Configure health checks for your API. Add a check for a dependency, like a database connection. Then, use Polly to wrap an HttpClient call in your service layer with a Retry policy to handle transient network failures.

Answer

First, you need to add the required NuGet packages: dotnet add package Microsoft.Extensions.Http.Polly dotnet add package AspNetCore.HealthChecks.SqlServer (or the appropriate package for your database)

Code Example

1. Program.cs - Configure Health Checks and Polly

using Microsoft.Extensions.DependencyInjection;
using Microsoft.Extensions.Hosting;
using Polly;
using Polly.Extensions.Http;
using System;
using System.Net.Http;

var builder = WebApplication.CreateBuilder(args);
var services = builder.Services;
var configuration = builder.Configuration;

// --- Polly Retry Policy Setup ---
var retryPolicy = HttpPolicyExtensions
    .HandleTransientHttpError() // Handles 5xx status codes, 408, and HttpRequestException
    .OrResult(msg => msg.StatusCode == System.Net.HttpStatusCode.NotFound) // Also retry on 404
    .WaitAndRetryAsync(3, retryAttempt => TimeSpan.FromSeconds(Math.Pow(2, retryAttempt))); // Exponential backoff

// --- HttpClientFactory with Polly ---
services.AddHttpClient("MyApiClient", client =>
{
    client.BaseAddress = new Uri("https://api.example.com/");
})
.AddPolicyHandler(retryPolicy);


// --- Health Check Setup ---
services.AddHealthChecks()
    // Add a health check for a SQL Server database
    .AddSqlServer(
        connectionString: configuration.GetConnectionString("DefaultConnection"),
        healthQuery: "SELECT 1;",
        name: "sql-database-check",
        failureStatus: Microsoft.Extensions.Diagnostics.HealthChecks.HealthStatus.Unhealthy);

services.AddControllers();
var app = builder.Build();

// Map the health check endpoint
app.MapHealthChecks("/health");

app.MapControllers();
app.Run();

2. A Service That Uses the Resilient HttpClient

// MyService.cs
public class MyService
{
    private readonly IHttpClientFactory _httpClientFactory;

    public MyService(IHttpClientFactory httpClientFactory)
    {
        _httpClientFactory = httpClientFactory;
    }

    public async Task<string> GetDataFromApi()
    {
        var client = _httpClientFactory.CreateClient("MyApiClient");
        
        // This call is now wrapped in the Polly retry policy
        var response = await client.GetStringAsync("data");
        return response;
    }
}

Explanation

  1. Polly Policy: We define a retryPolicy using HttpPolicyExtensions.HandleTransientHttpError(), which is a pre-configured helper that handles typical transient HTTP errors.
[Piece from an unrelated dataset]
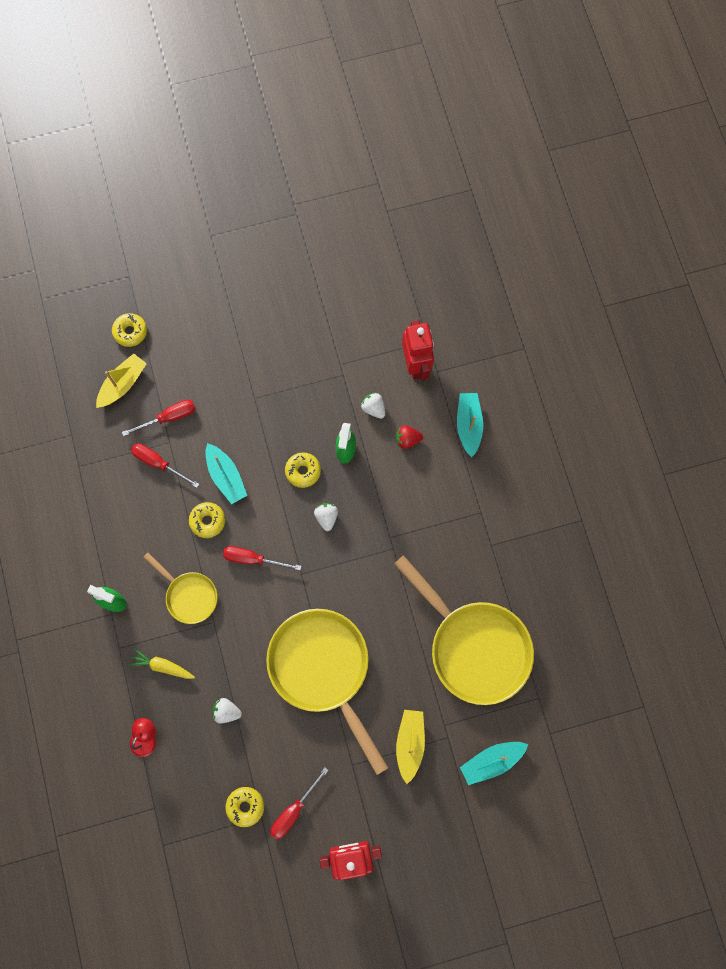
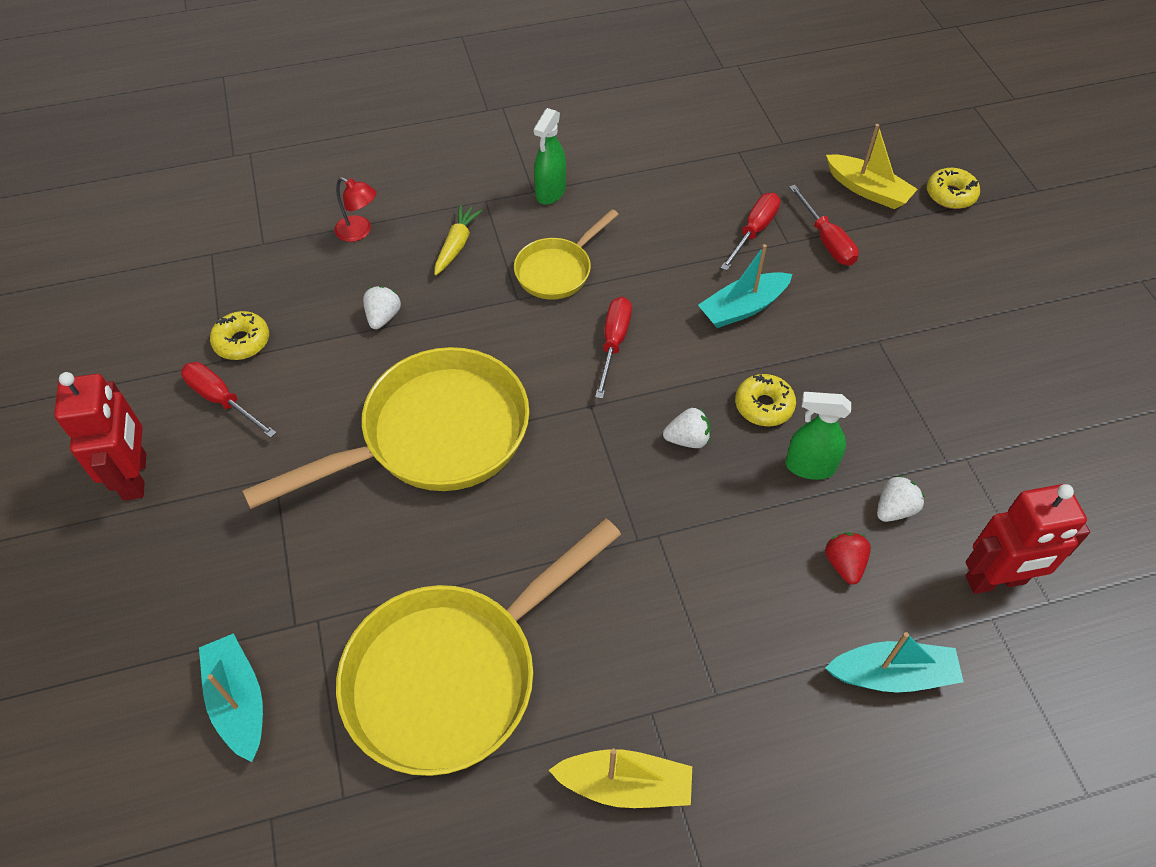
camera: 90 degrees right, 20 degrees down
(207, 521) = (671, 288): yellow donut -> none
(410, 743) = (294, 563): yellow boat -> yellow boat (625, 785)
We also add a condition to retry on 404 Not Found. The policy is configured to retry 3 times with an exponential backoff delay (e.g., wait 2s, then 4s, then 8s), which is a best practice to avoid overwhelming a struggling service.
  2. HttpClientFactory Integration: We register a named HttpClient called "MyApiClient". Crucially, we use .AddPolicyHandler(retryPolicy) to attach our Polly policy to every request made by this client. This is the seamless integration point between HttpClientFactory and Polly.
  3. Health Check Configuration:
    • We call services.AddHealthChecks() to initialize the system.
    • We then add a specific check for our SQL Server database using AddSqlServer. We provide the connection string and a simple query (SELECT 1) to execute. If the query succeeds, the dependency is considered Healthy. If it fails, it will be reported as Unhealthy.
  4. Mapping the Endpoint: app.MapHealthChecks("/health") exposes the health check endpoint. When you navigate to /health, the framework will execute all registered checks and return a consolidated status report (e.g., a 200 OK with the text “Healthy” or a 503 Service Unavailable with the text “Unhealthy”).
  5. Service Consumption: In MyService, we simply request an HttpClient from the IHttpClientFactory using the name "MyApiClient". The factory provides us with a pre-configured client that automatically has the retry policy applied. Our service code remains clean and unaware of the resilience logic, which has been neatly handled in the startup configuration.